The ママの味(il sapore della mamma)
200年続いた味の話を、ひとつの御伽噺として書きました。
静かに読んでもらえれば十分です。
200年間、変わらぬ製法でトマトソースを作り続けている、そのメーカーの会社ロゴを、俺が変えた。
一新したのは見た目だけではない。
経営、営業から製造まで組織を刷新、製造方法にも効率化の手を入れた。
そういう依頼だった。
わかっている、何より大事なのは味だ。
味覚センサー分析によって、従来製品との味覚グラフは一致させた。
某国の新進気鋭パネルによる官能評価も済ませている。
俺自身でも味はみている。
俺はこの国の出身ではないから、この舌が役に立ったとは言えんがね。
しかし、どうやら売上げが芳しくない。
リサーチによれば「おなじみさん」にあたる高齢世代の支持が下がり、それよりも下の世代にも陰りが見える、とのことだ。
生産性は向上させた、味は変わっていない。
だとすれば新たなロゴが、おなじみさん世代にはどうしても浸透しづらいのかも知れない。

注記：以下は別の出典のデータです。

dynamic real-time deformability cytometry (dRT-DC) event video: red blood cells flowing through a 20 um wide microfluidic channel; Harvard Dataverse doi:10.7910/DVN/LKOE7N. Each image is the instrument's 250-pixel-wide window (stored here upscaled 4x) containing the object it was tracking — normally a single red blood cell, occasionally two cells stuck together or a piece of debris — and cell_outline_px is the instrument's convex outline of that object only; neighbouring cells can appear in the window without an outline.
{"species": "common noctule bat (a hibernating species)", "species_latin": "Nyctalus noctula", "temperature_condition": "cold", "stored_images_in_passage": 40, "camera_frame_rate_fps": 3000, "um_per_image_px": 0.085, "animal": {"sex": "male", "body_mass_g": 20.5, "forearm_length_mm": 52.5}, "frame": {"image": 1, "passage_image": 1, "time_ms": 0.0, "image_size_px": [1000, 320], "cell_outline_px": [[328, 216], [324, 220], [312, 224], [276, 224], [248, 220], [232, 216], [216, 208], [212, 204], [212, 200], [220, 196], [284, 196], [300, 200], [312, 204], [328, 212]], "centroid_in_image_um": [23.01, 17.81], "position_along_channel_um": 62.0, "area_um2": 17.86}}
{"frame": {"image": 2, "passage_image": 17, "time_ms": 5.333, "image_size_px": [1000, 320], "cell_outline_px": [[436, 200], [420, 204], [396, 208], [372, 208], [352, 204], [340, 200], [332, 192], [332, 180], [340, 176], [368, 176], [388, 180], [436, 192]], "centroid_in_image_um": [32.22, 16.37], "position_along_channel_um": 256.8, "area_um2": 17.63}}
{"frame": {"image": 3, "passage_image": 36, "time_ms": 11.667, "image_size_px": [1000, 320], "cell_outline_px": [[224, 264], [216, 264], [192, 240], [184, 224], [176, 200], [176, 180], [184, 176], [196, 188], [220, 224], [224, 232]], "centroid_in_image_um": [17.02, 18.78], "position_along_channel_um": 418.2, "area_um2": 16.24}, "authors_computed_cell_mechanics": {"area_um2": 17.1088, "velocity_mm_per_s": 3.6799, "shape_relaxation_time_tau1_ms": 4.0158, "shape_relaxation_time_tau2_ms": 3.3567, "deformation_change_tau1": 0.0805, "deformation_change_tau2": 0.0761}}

心因的な要素で一時的に売上げが落ちるなど、無いことではない。
…まあいい、おなじみさん世代など、どうせすぐにいなくなるのだから。
消費者にも世代交代を、会社と同じ様に、な。
この国にはかつて、数多の家庭料理に使われ、どの世代にも親しまれたトマトソースがあった。
それは「The ママの味(il sapore della mamma)」と呼ばれていた。
中東あたりがまたきな臭くなり始めた年、ひとつの法律が制定された。
トマトソースの製法に関わる法律だ。
材料とその割合、使用する器具、調理時間など「伝統の継承」を理由に、事細かに決められた。
その製法から外れたものはトマトソースとしての販売を認めない。
その製法とは、あるメーカーが現在とっている製法、そのままであった。
そして数年、中東情勢も落ち着いた頃、この国からトマトソースは姿を消した。
読んでくださり、ありがとうございました。